Allison analyses the formidable President Xi, who has known real suffering and is very different to western leaders obsessed with the frivolous spin cycles of domestic politics. Xi’s goal is to ensure that China’s renaissance returns it to its position as the richest, strongest and most advanced culture on earth. Allison asks: will the US-China relationship repeat the dynamics between Athens and Sparta that led to war in 431 bc or might it resemble the story of the British-American alliance in the 20th century?

In Thucydides’ history the dynamic growth of Athens caused such fear that, amid confusing signals in an escalating crisis, Sparta gambled on preventive war. Similarly, after Bismarck unified Germany in 1870-71, Europe’s balance of power was upended. In summer 1914, the leaderships of all Great Powers were overwhelmed by confusing signals amid a rapidly escalating crisis. The prime minister doodled love letters to his girlfriend as the cabinet discussed Ireland, and European civilisation tottered over the brink.

Allison discusses how America, China and Taiwan might play the roles of Britain, Germany and Belgium. China has invested in weapons with powerful asymmetric advantages: cheap missiles can sink an aircraft carrier costing billions, and cyber weapons could negate America’s powerful space and communication infrastructure. American war-games often involve bombing Chinese coastal installations. How far might it escalate?
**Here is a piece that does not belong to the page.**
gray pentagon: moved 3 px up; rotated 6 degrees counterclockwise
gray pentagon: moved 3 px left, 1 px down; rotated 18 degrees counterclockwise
Nuclear weapons increase destructive power a million-fold and give a leader just minutes to decide whether a (possibly false) warning justifies firing weapons that would destroy civilisation, while relying on the same sort of hierarchical decision-making processes that failed in the much slower 1914 crisis.
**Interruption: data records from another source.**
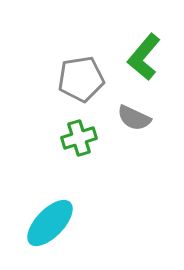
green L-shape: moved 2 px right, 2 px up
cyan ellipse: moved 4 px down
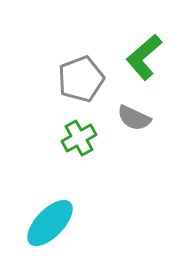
green L-shape: rotated 9 degrees clockwise
gray pentagon: rotated 12 degrees counterclockwise
green cross: rotated 12 degrees counterclockwise
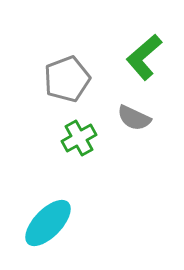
gray pentagon: moved 14 px left
cyan ellipse: moved 2 px left
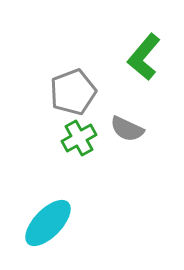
green L-shape: rotated 9 degrees counterclockwise
gray pentagon: moved 6 px right, 13 px down
gray semicircle: moved 7 px left, 11 px down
Terrifying near misses have already happened, and we have been saved by individuals’ snap judgments. They have occurred, luckily, during episodes of relative calm. Similar incidents during an intense crisis could spark catastrophe. The Pentagon hoped that technology would bring ‘information dominance’: instead, technology accelerates crises and overwhelms decisions. Real and virtual robots will fight battles and influence minds faster than traditional institutions can follow.

Allison hopes Washington will rediscover its 1940s seriousness, when it built a strategy and institutions to contain Stalin. He suggests abandoning ‘containment’, which is unlikely to work in the same way against capitalist China as it did against Soviet Russia. It could drop security guarantees to Taiwan to lower escalation risks. It could promote new institutions to tackle destructive technology and terrorism. Since China will upend post-1945 institutions anyway, why not try to shape what comes next together? Perhaps, channelling Sun Tzu, the West could avoid defeat by not trying to ‘win’.

It is hard to see how the necessary leadership might emerge.

We need government teams capable of the rare high performance we see in George Mueller’s Nasa, which put man on the moon; or in Silicon Valley, entrepreneurs such as Sam Altman and Patrick Collison. This means senior politicians and officials of singular ability and with different education, training and experience. It means extremely adaptive institutions and state-of-the-art tools, not the cabinet processes that failed in 1914. It means breaking the power of self-absorbed parties and bureaucracies that evolved before nuclear physics and the internet.

New leaders must build institutions for global cooperation that can transcend Thucydides’ dynamics. For example, the plan of Jeff Bezos, Amazon’s CEO, to build a permanent moon base in which countries work together to harness the resources of the solar system is the sort of project that could create an alternative focus to nationalist antagonism.

The scale of change seems impossible, yet technology gives us no choice — we must try to escape our evolutionary origins, since we cannot survive repeated roulette with advanced technology. Churchill wrote how in 1914 governments drifted into ‘fathomless catastrophe’ in ‘a kind of dull cataleptic trance’. Western leaders are in another such trance. Unless new forces evolve outside closed political systems and force change we will suffer greater catastrophe; it’s just a matter of when.

I hope people like Jeff Bezos read this timely book and resolve to build the political forces we need.